Exercise goal >> Reproduce the lines of the listing exactly, beginning at the top, until the line with "Record creation" has been reproduced too.

Records to use >>
==============================

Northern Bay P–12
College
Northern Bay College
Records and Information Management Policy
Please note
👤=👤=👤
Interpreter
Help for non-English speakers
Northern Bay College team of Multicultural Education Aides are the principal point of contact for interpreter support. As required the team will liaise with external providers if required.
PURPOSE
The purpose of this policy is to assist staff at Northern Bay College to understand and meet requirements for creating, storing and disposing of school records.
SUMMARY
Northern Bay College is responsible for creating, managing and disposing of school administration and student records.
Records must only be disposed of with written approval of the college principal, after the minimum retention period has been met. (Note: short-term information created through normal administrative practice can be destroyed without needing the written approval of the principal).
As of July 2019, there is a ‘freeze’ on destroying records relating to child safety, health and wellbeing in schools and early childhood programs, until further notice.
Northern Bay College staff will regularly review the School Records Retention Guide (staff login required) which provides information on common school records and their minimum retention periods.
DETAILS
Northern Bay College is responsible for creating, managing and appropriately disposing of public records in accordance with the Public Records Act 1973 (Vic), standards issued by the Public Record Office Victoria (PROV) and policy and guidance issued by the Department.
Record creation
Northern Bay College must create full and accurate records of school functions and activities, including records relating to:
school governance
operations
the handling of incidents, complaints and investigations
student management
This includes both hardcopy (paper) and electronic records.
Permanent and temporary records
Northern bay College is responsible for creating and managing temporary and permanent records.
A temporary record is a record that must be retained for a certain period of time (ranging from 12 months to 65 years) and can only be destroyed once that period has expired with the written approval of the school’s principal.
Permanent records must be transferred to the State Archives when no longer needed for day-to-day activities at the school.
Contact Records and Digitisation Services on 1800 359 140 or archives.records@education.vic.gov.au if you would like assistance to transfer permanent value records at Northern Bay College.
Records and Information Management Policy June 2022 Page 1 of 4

==============================

Task response >>
Northern Bay P–12
College
Northern Bay College
Records and Information Management Policy
Please note
👤=👤=👤
Interpreter
Help for non-English speakers
Northern Bay College team of Multicultural Education Aides are the principal point of contact for interpreter support. As required the team will liaise with external providers if required.
PURPOSE
The purpose of this policy is to assist staff at Northern Bay College to understand and meet requirements for creating, storing and disposing of school records.
SUMMARY
Northern Bay College is responsible for creating, managing and disposing of school administration and student records.
Records must only be disposed of with written approval of the college principal, after the minimum retention period has been met. (Note: short-term information created through normal administrative practice can be destroyed without needing the written approval of the principal).
As of July 2019, there is a ‘freeze’ on destroying records relating to child safety, health and wellbeing in schools and early childhood programs, until further notice.
Northern Bay College staff will regularly review the School Records Retention Guide (staff login required) which provides information on common school records and their minimum retention periods.
DETAILS
Northern Bay College is responsible for creating, managing and appropriately disposing of public records in accordance with the Public Records Act 1973 (Vic), standards issued by the Public Record Office Victoria (PROV) and policy and guidance issued by the Department.
Record creation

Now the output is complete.